Efficiently process webdatasets
Before training, you will need to select the subset of samples you wish to use. Given a set of chosen samples, we create new shards with only those samples, which the train ing code then consumes.
Each sample in our pool has a unique identifier, which is present in the metadata parquets, and in the json
files inside the .tar
shards.
The format describing the subset of samples should be a numpy array of dtype numpy.dtype("u8,u8")
(i.e. a structured array of pairs of unsigned 64-bit integers), with shape (subset_size,)
, containing a list of uid
s (128-bit hashes from the parquet files) in lexicographic sorted order, saved to disk in either npy
format or memory-mapped format.
For instance, if you have a list of uids uids = ['139e4a9b22a614771f06c700a8ebe150', '6e356964a967af455c8016b75d691203']

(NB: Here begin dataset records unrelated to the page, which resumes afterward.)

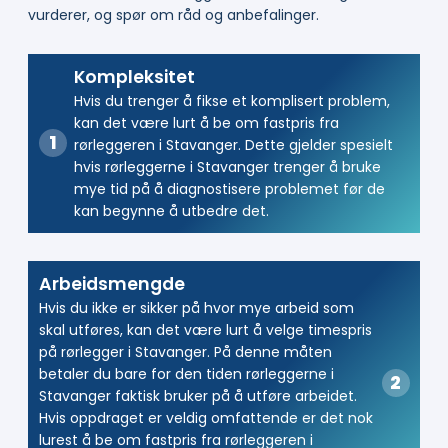
vurderer, og spør om råd og anbefalinger.
Kompleksitet
Hvis du trenger å fikse et komplisert problem,
kan det være lurt å be om fastpris fra
rørleggeren i Stavanger. Dette gjelder spesielt
hvis rørleggerne i Stavanger trenger å bruke
mye tid på å diagnostisere problemet før de
kan begynne å utbedre det.
Arbeidsmengde
Hvis du ikke er sikker på hvor mye arbeid som
skal utføres, kan det være lurt å velge timespris
på rørlegger i Stavanger. På denne måten
betaler du bare for den tiden rørleggerne i
Stavanger faktisk bruker på å utføre arbeidet.
Hvis oppdraget er veldig omfattende er det nok
lurest å be om fastpris fra rørleggeren i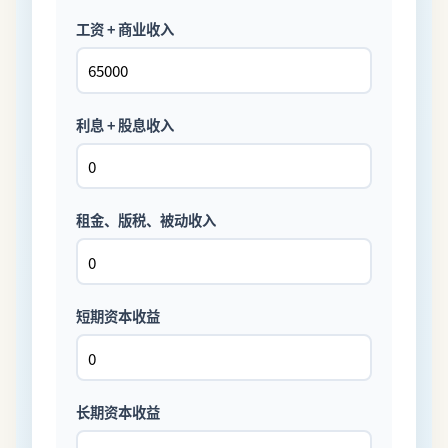
工资 + 商业收入
利息 + 股息收入
租金、版税、被动收入
短期资本收益
长期资本收益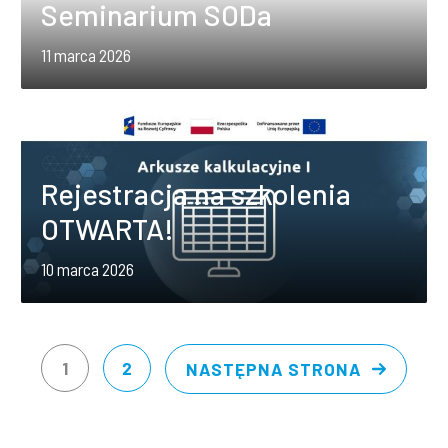
Seminarium SODa
11 marca 2026
Lista
Rejestracja na szkolenia
kategorii
OTWARTA!
wpisu:
10 marca 2026
1
2
NASTĘPNA STRONA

, you can store them by running the following python code:
processed_uids = np.array([(int(uid[:16], 16), int(uid[16:32], 16)) for uid in uids], np.dtype("u8,u8"))
processed_uids.sort()
np.save(out_filename, processed_uids)
After creating a subset, you may invoke the resharder to build the subset shards in $output_dir
like so:
python resharder.py -i $download_dir -o $output_dir -s $subset_file
If desired, the resharder can be run in parallel on multiple nodes. The easiest way to do so is to split the input directory into smaller subfolders with fewer shards, and run separate resharder jobs for each of them, each with to separate output directories.